━━━ Source passage
Comic Discussion > ALICE GROVE
Alice Grove MCDLT - THE END...?
Otl1973:
--- Quote from: BenRG on 20 Jul 2017, 09:32 ---Well, suicide-by-black hole is probably the only guaranteed way for one of Alice's kind to kill themselves.
That said... Alice...? This wish says wonderful things about your conscience but... in the end, don't you think that you're running away from your crimes? It sounds to me that you're avoiding confronting a world where you are just another super-immortal rather that 'The Witch' and thus without the immunity your reputation has given you so far..
--- End quote ---
There have been several comments implying that everyone was going to turn into Alice. As far as I can tell, what Laridia actually indicated was that everyone was going to turn into Ardent and Gavia - powerful but not super powered, probably longer lived but not immortal, perhaps a master of technology but not a master of entropy. Alice (and any remaining others of her ilk) would remain of a separate order...
--- Quote from: Tova on 20 Jul 2017, 17:17 ---I think I prefer stories that don't answer all of their own questions. They make for more interesting discussion.
━━━━━━
→ About this task
Rewrite the part of the forum thread that begins at the words "--- End quote" and stops after "a separate order...", replacing "entropy" with "time". The data after this forum thread is separate material.
━━━ Record extracts
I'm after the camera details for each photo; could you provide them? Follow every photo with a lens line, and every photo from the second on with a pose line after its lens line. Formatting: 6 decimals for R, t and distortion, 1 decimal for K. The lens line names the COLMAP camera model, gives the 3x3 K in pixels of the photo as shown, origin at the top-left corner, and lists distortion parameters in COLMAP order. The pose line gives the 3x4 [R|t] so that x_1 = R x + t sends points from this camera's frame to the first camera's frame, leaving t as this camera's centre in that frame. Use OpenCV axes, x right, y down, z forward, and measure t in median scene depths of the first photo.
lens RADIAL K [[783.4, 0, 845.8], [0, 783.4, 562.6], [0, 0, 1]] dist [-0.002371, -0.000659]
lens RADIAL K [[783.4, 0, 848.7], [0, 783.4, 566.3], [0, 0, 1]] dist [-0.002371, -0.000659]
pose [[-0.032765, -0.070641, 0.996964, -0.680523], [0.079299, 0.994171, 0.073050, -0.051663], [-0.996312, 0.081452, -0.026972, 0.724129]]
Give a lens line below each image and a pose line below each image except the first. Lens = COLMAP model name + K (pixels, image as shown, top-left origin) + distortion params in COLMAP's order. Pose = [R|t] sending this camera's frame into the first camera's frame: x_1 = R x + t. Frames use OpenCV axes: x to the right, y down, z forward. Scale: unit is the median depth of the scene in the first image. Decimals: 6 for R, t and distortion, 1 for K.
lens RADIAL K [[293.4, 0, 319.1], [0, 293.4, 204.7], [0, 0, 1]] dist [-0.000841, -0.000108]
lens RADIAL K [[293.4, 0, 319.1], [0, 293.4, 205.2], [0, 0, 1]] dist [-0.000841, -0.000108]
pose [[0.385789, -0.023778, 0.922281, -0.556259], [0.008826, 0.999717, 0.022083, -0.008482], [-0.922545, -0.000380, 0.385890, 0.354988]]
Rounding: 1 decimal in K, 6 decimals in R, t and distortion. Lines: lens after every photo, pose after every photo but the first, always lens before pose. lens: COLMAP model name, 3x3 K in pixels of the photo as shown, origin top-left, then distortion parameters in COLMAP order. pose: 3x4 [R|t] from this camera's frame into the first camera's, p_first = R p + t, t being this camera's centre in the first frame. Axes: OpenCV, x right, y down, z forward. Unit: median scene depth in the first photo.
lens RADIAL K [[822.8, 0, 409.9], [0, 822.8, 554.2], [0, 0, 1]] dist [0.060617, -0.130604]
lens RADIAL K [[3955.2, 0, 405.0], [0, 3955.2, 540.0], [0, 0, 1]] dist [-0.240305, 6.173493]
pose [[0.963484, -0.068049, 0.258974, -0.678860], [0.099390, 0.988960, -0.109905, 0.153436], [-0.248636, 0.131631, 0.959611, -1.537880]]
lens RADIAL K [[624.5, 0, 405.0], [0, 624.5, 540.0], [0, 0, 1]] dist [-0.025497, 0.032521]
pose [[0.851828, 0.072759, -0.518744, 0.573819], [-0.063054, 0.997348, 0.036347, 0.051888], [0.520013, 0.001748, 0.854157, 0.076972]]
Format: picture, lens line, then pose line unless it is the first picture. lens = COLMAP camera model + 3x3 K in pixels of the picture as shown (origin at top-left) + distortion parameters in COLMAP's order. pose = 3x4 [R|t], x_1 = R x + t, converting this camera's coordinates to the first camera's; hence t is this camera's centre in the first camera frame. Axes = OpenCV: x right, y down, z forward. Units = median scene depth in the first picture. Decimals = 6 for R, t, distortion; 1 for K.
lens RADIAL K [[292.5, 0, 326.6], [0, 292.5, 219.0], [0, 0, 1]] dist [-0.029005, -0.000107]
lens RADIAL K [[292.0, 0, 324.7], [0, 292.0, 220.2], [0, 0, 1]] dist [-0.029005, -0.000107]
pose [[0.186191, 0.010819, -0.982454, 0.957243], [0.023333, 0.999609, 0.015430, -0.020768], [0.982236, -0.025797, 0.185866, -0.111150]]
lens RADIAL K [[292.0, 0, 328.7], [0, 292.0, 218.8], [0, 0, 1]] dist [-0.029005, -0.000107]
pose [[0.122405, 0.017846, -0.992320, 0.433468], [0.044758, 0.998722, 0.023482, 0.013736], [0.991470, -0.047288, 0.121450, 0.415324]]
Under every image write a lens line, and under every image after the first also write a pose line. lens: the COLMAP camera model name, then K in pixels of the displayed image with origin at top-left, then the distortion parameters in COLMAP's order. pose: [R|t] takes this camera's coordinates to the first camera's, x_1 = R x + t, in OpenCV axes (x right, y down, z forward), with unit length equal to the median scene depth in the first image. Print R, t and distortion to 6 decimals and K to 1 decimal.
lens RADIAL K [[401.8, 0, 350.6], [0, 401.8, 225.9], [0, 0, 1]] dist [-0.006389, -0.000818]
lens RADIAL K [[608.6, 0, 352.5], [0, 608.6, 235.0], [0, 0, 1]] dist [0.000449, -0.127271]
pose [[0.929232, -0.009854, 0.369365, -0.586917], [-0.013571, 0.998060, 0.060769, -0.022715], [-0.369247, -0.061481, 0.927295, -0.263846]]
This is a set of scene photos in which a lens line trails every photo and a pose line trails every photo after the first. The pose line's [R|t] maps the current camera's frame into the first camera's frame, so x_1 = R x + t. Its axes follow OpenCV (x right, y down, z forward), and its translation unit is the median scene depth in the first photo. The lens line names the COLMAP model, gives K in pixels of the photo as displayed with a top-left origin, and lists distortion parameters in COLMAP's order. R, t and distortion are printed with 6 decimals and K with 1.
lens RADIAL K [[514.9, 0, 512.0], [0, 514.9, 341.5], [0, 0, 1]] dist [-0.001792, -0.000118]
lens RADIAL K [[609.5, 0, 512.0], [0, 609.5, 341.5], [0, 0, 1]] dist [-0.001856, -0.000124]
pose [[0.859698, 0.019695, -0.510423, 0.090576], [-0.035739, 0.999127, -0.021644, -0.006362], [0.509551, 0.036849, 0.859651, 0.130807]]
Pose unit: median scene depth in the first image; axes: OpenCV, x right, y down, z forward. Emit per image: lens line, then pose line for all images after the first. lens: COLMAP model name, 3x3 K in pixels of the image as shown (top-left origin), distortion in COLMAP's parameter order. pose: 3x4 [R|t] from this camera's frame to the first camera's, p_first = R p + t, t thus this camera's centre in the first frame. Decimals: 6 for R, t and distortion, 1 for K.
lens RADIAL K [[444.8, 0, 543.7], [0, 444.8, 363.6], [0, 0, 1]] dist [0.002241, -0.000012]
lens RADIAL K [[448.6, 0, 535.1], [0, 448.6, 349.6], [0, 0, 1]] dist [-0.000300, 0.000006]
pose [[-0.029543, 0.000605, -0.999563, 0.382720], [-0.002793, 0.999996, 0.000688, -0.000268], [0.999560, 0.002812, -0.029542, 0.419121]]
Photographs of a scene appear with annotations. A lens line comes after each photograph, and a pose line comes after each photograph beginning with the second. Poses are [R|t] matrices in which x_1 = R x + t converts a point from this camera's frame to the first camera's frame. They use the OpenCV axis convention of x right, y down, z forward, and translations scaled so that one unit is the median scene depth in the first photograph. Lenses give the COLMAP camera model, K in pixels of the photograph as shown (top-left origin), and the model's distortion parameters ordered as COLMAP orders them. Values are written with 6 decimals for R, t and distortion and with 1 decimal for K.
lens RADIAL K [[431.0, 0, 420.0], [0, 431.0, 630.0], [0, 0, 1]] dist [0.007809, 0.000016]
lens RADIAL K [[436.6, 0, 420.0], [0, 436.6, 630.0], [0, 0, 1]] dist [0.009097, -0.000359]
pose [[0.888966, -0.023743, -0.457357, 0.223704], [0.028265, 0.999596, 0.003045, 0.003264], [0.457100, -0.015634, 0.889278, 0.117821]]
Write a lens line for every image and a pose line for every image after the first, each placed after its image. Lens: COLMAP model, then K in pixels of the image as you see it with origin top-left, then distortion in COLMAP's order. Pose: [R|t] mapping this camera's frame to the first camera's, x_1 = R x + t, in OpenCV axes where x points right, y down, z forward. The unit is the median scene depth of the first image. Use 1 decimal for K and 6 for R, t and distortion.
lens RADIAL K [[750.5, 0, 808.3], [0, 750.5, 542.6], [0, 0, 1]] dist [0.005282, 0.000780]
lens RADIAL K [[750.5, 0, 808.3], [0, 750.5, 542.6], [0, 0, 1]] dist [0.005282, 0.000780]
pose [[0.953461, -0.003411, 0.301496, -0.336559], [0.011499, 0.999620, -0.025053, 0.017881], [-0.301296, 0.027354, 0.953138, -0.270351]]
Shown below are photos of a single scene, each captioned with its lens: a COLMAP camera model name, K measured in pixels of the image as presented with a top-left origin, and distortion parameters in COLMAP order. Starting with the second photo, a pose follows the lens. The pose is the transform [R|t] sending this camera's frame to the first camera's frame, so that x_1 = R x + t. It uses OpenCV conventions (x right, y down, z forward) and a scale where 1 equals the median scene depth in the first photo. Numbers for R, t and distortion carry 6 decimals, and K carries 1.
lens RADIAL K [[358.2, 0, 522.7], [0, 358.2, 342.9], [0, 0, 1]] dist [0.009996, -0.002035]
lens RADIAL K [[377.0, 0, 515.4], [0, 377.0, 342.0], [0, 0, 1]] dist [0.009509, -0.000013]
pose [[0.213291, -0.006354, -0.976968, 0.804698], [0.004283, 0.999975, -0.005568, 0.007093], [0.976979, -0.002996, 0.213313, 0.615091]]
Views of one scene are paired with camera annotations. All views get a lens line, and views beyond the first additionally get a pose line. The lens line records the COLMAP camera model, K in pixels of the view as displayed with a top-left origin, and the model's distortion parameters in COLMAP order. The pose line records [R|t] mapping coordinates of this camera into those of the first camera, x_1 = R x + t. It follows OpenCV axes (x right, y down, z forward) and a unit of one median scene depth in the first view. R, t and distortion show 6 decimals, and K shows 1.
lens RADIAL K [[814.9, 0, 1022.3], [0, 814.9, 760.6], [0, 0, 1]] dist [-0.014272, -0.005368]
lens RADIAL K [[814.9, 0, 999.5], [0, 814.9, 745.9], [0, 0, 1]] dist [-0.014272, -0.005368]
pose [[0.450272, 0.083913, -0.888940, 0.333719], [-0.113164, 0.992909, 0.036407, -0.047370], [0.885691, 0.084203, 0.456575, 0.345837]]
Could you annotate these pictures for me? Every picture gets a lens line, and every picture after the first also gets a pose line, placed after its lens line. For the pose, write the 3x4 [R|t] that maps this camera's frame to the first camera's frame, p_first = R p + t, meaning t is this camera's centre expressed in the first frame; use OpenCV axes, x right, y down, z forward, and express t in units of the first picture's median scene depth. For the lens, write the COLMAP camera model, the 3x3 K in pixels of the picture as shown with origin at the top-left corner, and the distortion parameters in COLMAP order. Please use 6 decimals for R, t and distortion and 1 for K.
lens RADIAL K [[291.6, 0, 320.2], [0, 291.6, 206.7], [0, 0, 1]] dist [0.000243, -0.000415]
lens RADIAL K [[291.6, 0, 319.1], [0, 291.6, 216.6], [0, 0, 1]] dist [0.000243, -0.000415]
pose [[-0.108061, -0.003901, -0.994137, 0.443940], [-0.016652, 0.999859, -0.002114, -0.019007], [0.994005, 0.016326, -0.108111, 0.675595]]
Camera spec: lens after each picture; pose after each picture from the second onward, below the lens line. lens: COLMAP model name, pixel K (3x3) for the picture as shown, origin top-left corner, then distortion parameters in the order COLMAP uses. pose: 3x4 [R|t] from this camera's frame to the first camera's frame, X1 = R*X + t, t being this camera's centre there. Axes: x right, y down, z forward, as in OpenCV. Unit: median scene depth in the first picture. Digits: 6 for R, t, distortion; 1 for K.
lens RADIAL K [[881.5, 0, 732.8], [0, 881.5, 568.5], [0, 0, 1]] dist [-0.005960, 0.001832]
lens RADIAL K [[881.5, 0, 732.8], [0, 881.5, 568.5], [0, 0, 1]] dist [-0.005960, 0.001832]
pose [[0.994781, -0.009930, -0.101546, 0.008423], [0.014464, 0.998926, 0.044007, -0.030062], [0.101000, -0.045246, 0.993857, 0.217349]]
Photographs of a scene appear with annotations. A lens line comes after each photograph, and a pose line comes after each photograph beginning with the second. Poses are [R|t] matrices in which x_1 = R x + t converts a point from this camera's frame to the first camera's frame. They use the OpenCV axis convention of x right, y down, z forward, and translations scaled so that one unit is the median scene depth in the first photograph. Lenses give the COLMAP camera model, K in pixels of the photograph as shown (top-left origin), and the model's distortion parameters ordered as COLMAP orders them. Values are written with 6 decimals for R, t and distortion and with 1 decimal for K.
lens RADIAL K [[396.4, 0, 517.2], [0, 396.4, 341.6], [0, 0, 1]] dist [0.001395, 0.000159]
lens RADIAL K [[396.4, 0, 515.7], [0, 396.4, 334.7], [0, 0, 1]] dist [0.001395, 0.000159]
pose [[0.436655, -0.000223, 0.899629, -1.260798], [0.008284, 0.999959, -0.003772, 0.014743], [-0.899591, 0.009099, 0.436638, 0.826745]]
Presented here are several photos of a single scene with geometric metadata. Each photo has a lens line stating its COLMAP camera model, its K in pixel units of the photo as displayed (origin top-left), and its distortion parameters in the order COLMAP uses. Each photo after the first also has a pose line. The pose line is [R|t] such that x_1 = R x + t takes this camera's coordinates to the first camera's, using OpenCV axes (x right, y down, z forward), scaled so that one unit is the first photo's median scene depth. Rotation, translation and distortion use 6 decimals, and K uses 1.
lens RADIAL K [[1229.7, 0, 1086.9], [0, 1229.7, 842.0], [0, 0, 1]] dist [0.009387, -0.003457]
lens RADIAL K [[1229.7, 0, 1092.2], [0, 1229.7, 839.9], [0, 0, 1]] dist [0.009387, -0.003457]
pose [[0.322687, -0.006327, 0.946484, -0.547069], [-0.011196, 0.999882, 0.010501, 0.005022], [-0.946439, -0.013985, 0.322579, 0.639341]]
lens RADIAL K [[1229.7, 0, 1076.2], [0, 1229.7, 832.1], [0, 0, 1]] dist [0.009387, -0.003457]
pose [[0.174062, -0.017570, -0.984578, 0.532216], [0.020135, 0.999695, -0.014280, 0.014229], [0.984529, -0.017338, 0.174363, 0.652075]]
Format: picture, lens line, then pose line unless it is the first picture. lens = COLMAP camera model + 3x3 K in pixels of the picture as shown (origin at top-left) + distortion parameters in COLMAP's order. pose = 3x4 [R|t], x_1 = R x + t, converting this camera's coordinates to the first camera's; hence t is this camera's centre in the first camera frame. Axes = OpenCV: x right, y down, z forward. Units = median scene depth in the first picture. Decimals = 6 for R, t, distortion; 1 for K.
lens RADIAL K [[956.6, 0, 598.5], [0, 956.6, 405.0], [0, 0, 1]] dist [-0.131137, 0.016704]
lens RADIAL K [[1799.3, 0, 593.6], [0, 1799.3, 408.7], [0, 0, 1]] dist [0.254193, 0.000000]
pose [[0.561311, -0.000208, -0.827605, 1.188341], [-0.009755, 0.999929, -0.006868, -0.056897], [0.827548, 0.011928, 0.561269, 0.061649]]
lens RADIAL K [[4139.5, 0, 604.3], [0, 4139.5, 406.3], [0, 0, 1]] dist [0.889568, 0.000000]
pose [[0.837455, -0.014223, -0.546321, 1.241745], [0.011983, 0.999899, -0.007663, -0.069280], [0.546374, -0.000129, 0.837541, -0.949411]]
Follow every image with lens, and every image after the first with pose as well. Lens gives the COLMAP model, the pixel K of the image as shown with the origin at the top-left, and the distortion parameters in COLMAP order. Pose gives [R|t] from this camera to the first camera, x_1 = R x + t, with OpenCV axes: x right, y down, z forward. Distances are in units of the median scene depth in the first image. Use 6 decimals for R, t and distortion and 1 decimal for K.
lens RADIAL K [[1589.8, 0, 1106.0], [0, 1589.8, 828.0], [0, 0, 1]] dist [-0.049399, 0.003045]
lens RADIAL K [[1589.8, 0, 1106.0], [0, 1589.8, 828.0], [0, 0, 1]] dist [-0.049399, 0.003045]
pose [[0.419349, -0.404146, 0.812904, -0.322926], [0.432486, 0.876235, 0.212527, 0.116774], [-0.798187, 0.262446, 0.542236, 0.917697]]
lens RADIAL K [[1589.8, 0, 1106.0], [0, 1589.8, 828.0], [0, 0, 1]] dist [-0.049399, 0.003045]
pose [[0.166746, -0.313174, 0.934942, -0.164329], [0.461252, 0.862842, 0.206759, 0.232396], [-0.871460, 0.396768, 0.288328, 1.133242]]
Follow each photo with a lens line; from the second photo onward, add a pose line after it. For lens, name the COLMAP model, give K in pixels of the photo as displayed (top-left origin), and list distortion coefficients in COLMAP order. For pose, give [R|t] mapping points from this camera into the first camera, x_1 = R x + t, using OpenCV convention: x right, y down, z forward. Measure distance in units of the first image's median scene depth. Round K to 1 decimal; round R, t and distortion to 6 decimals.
━━━━━━
→ Task response
--- End quote ---
There have been several comments implying that everyone was going to turn into Alice. As far as I can tell, what Laridia actually indicated was that everyone was going to turn into Ardent and Gavia - powerful but not super powered, probably longer lived but not immortal, perhaps a master of technology but not a master of time. Alice (and any remaining others of her ilk) would remain of a separate order...